◆ **DATASET RECORDS**
Start of Block

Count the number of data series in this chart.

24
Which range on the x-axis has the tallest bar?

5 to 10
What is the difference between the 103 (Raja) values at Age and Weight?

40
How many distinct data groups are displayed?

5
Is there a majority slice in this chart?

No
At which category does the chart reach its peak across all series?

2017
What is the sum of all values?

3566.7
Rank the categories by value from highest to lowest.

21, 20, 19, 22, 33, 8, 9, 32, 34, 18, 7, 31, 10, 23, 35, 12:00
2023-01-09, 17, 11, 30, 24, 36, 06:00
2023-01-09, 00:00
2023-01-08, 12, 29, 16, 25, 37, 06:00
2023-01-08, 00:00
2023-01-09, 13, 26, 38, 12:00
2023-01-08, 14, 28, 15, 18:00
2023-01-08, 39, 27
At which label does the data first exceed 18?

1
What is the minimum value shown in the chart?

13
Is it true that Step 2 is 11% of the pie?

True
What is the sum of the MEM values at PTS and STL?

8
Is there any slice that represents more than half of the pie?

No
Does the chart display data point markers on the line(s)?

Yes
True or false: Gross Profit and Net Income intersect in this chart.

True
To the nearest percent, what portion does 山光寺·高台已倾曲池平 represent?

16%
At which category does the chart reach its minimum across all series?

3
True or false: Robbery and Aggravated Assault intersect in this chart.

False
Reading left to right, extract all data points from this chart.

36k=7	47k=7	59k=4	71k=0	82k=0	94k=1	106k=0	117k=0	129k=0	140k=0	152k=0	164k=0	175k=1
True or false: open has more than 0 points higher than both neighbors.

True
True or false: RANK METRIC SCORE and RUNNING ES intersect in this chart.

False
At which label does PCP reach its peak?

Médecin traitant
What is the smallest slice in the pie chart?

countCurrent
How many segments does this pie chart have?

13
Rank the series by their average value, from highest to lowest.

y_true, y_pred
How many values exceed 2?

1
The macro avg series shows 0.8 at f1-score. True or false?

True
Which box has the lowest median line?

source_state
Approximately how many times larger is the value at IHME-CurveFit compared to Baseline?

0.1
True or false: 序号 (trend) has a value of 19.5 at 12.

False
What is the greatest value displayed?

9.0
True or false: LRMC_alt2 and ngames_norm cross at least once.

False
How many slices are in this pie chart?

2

End of Block

Copy out the entries verbatim from the line containing "23, 35, 12:00" through the line containing "Is it true that Step 2 is 11% of the pie?", including both of those lines.

21, 20, 19, 22, 33, 8, 9, 32, 34, 18, 7, 31, 10, 23, 35, 12:00
2023-01-09, 17, 11, 30, 24, 36, 06:00
2023-01-09, 00:00
2023-01-08, 12, 29, 16, 25, 37, 06:00
2023-01-08, 00:00
2023-01-09, 13, 26, 38, 12:00
2023-01-08, 14, 28, 15, 18:00
2023-01-08, 39, 27
At which label does the data first exceed 18?

1
What is the minimum value shown in the chart?

13
Is it true that Step 2 is 11% of the pie?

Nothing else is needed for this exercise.